We are running a survey to help us improve the experience for all of our members. If you see the survey appear, please take the time to tell us about your experience if you can.
Think you. I modified my source :
printf("%lu * %bu = ", N, M); printf("%lu\n", Freq); Freq=25690112L; printf("%lu * %bu = ", Freq, 4); Freq*=4; printf("%lu\n", Freq);
It work correctly. but the Long Integer Multiple fault also.
Run Result: 24500000 * 4 = 4294926936 25690112 * 4 = 1568
One problem with the concept:
Thinking can result in the correct answer.
On the other hand, testing can result in a false positive/negative, because without thinking, not all parameters may have been correctly tested.
It is often better to know why something works/doesn't work, then to deduce the function by trial and error.
I would typically agree with you; however, in this particular case. the questions is "does the simulator simulate correctly".

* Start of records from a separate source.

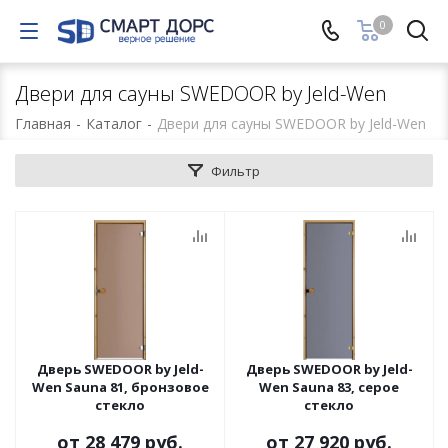
0
Двери для сауны SWEDOOR by Jeld-Wen
Главная
-
Каталог
-
Двери для сауны SWEDOOR by Jeld-Wen
Фильтр
Дверь SWEDOOR by Jeld-
Дверь SWEDOOR by Jeld-
Wen Sauna 81, бронзовое
Wen Sauna 83, серое
стекло
стекло
от
28 479 руб.
от
27 920 руб.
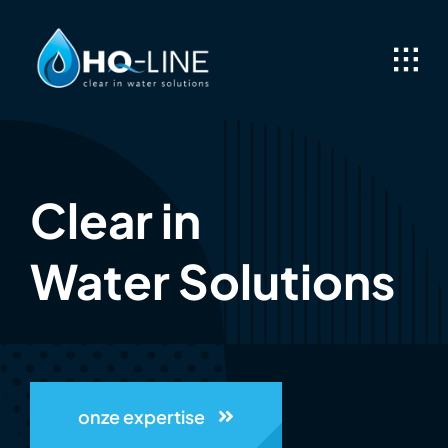
Skip
to
content
Clear in
Water Solutions
onze expertise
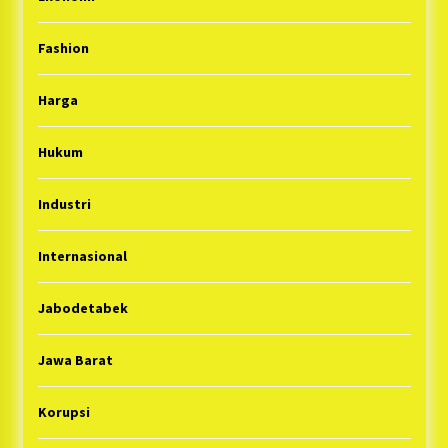
Fashion
Harga
Hukum
Industri
Internasional
Jabodetabek
Jawa Barat
Korupsi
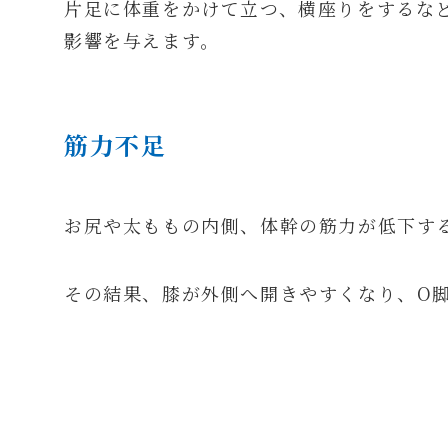
片足に体重をかけて立つ、横座りをするな
影響を与えます。
筋力不足
お尻や太ももの内側、体幹の筋力が低下す
その結果、膝が外側へ開きやすくなり、O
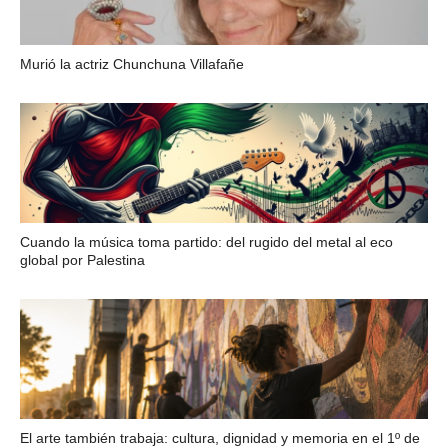
Murió la actriz Chunchuna Villafañe
Cuando la música toma partido: del rugido del metal al eco
global por Palestina
El arte también trabaja: cultura, dignidad y memoria en el 1º de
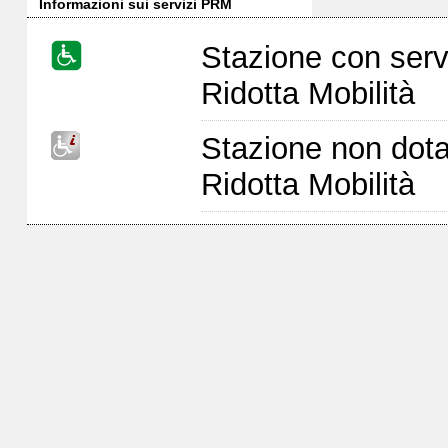
Informazioni sui servizi PRM
Stazione con serv
Ridotta Mobilità
Stazione non dota
Ridotta Mobilità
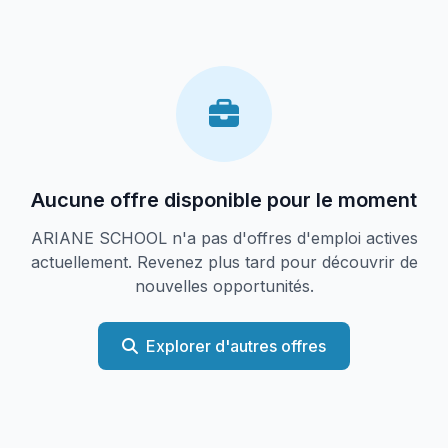
Aucune offre disponible pour le moment
ARIANE SCHOOL n'a pas d'offres d'emploi actives
actuellement. Revenez plus tard pour découvrir de
nouvelles opportunités.
Explorer d'autres offres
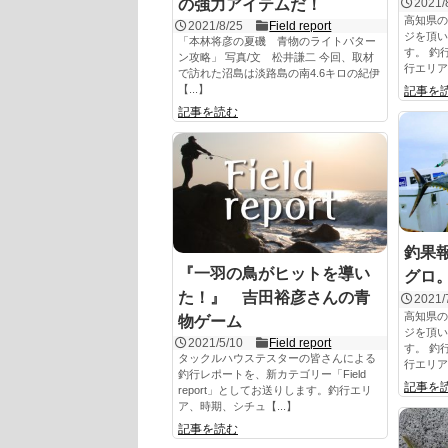
の強力アイテムだ！
2021/
高知県の
2021/8/25
Field report
ジを頂い
「本林将彦の夏磯 青物のライトパター
す。 釣
ン攻略」 写真/文 松井謙二 今回、取材
行エリア
で訪れた沼島は淡路島の南4.6キロの紀伊
【...】
記事を
記事を読む
釣果報
『一羽の鳥がヒットを導い
グロ。2
た！』 吉田裕彦さんの青
2021/
高知県の
物ゲーム
ジを頂い
2021/5/10
Field report
す。 釣
タックルハウステスターの皆さんによる
行エリア
釣行レポートを、新カテゴリー「Field
記事を
report」としてお送りします。釣行エリ
ア、時期、シチュ【...】
記事を読む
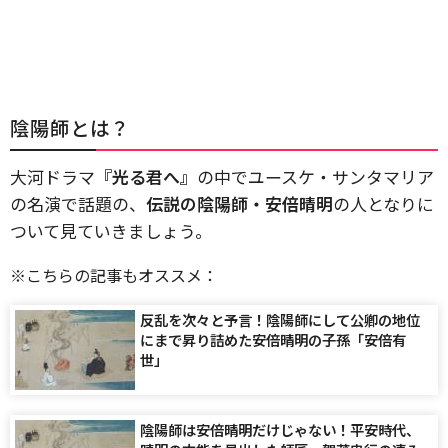
陰陽師とは？
大河ドラマ
『光る君へ』
の中でユースケ・サンタマリア
の名演で話題の、
伝説の陰陽師・安倍晴明
の人となりに
ついて見ていきましょう。
※こちらの記事もオススメ：
反乱を次々と予言！陰陽師にして公卿の地位
にまで昇り詰めた安倍晴明の子孫「安倍有
世」
陰陽師は安倍晴明だけじゃない！平安時代、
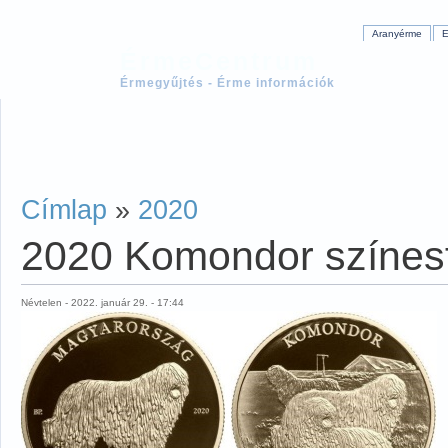
Aranyérme
E
ÉrmeCentrum
Érmegyűjtés - Érme információk
Címlap
»
2020
2020 Komondor színes
Névtelen - 2022. január 29. - 17:44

'Thinking' will not help here, however a 5 minute effort trying the same on the emulator will give the absolute answer. If the answer is the same, the code (or the compiler) is faulty, if the answer is different, the simulator is faulty there is no possibility of a "false positive/negative"
"better to know why something works/doesn't work". I doubt anyone but a Keil employee would have any benefit from finding out why the simulaotor does not work, should that be the case.
No, there is absolutely nothing wrong with 'thinking' when applied where efficient but spending days 'thinking' about something when an experiment can give the total and absolute answer is definitely not applying 'thinking where efficient'. This is especially ludicrous when the answer, beyond yes or no has no value to the 'investigator'.
The OP stated in an earlier post that the simulator worked when "hardware acceleration" or some such thing was not specified which directly would be revealed as either code, compiler or simulator error by the simple test I suggested.
Now, if the OP insist on 'thinking' there even is a simple means of analyzing by that method: check the generated assembler. That, of course, again, is much more cumbersome that a 5 minute test.
Erik
PS just to repeat; I strongly advise against determining things by 'experimenting' unless, as in this case, the answer is absolute and paametre variance independent. Especially when tool performance is in question an experiment (or looking at the generated assembler) is often the only way to determine the facts.